··· Reading text

The astrometric QA is defined with respect to a set of reference catalogs:
- DR7 where available (including the proper motions)
- UCAC2 plus r14 (the latter an internal USNO product filling in UCAC at declinations greater than 41 deg)
The astrometry QA results are summarized for DR9 and subsequent releases (“DR9+”)
in the following way:
- A description of the astrometric quality of each field is produced, the astromQAFields file, which can be downloaded directly (note, it is large at around 2.5 Gbytes). This file contains for each field in DR9+ an estimate of the DR9+ position offset relative to the set of reference catalogs and an indication of whether the field is catastrophically bad.
- There is a global picture of the offsets relative to the reference catalogs. The left side of the top row is blank by design, and just exists to verify that the color terms in the astrometry described above are applied properly. On the right side of the top row are the DR10 proper motions as a function of position.

······
··· Extracted data

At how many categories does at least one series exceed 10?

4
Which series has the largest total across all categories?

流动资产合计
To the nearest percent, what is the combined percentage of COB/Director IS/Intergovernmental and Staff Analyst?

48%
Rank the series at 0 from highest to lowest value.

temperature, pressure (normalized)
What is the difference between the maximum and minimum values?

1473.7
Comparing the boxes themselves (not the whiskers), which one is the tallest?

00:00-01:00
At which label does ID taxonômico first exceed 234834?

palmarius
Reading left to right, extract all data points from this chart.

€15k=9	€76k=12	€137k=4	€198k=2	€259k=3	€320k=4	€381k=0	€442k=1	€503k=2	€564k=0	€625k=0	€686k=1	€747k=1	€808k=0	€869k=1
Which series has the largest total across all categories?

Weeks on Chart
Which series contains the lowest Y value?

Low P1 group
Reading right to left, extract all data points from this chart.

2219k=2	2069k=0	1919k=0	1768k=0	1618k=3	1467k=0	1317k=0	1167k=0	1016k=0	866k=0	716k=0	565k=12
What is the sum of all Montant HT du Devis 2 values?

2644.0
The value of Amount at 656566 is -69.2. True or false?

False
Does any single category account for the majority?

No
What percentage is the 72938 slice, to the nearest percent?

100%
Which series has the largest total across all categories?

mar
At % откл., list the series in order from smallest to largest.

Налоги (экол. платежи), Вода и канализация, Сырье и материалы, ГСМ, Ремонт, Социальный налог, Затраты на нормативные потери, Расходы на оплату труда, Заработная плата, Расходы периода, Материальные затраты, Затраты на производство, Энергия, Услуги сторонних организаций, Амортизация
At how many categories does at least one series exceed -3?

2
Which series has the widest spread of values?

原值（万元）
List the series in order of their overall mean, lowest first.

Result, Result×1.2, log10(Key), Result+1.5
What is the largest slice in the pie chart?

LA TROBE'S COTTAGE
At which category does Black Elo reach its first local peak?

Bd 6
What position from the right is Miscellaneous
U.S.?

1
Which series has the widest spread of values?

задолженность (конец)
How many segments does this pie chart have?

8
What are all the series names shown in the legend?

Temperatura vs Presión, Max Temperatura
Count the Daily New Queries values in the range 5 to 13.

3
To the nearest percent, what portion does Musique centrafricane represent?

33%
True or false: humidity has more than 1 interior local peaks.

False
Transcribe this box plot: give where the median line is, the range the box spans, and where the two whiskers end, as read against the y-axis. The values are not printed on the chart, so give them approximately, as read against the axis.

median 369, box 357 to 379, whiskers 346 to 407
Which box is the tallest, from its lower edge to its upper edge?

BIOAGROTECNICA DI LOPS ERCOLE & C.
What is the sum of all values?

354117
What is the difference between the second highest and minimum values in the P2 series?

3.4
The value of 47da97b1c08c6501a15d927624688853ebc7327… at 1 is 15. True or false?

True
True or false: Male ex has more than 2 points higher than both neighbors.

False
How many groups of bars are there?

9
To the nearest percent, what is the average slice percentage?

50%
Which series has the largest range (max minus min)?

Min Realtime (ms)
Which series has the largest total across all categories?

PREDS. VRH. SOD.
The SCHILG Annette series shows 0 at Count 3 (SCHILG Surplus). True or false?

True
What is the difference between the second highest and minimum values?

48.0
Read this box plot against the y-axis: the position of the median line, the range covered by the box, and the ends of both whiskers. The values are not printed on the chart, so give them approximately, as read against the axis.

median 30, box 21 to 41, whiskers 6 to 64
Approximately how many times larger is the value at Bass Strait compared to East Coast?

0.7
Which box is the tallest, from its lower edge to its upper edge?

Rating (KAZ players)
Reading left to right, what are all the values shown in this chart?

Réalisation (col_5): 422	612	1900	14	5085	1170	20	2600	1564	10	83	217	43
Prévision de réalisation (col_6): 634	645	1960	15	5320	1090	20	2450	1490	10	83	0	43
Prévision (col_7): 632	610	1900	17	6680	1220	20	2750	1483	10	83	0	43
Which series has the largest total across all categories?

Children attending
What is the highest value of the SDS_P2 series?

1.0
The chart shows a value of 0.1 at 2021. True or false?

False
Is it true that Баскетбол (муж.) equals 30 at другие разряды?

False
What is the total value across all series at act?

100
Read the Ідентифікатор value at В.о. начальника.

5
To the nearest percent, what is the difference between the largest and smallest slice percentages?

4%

······

Activities:
A – Do these statements agree with the astrometric QA text? Answer yes or no for each, and quote the deciding words.
(i) The astromQAFields file is around 2.5 Gbytes.
(ii) The r14 product fills in UCAC at declinations less than 41 deg.
(iii) The left side of the top row shows the DR10 proper motions.
B – According to the astrometric QA text, what appears on the right side of the top row?
C – Resume the astrometric QA text from where it stops.
You can ignore the entries.

Answers given:
A –
(i) Yes: "note, it is large at around 2.5 Gbytes"
(ii) No: "filling in UCAC at declinations greater than 41 deg"
(iii) No: "The left side of the top row is blank by design"

B – The DR10 proper motions as a function of position.

C –
- The subsequent rows show position offsets for each reference catalog, and proper motion offsets for SDSS DR7. The examples below illustrate the differences between the DR9+ astrometry and the UCAC2 plus r14 reference catalog, showing good agreement.
- There are some outlying regions in the comparison to SDSS DR7, which are due to catastrophic errors in the DR7 astrometry (in certain areas of runs 3358, 4829, 5960, 6074, and 6162).
- Additionally, there are some differences with respect to the DR7 proper motions at low Galactic latitude; this results from an error in DR7 runs processed through rerun 648 causing a number of stars to be misclassified as galaxies and contaminating the reference frame used for the proper motions. We believe that the DR9+ proper motions are superior in these areas.
- Finally, the proper motions values in DR9+ have been checked for photometrically identified “XDQSO” quasars from Bovy et al. (2011), in the bottom row of the astrometry QA page. These results are consistent with those found by Bond et al. (2010), who found a small (mas/yr) offset at low declination that may be related to refractive effects in the USNO-B catalog for these very blue sources.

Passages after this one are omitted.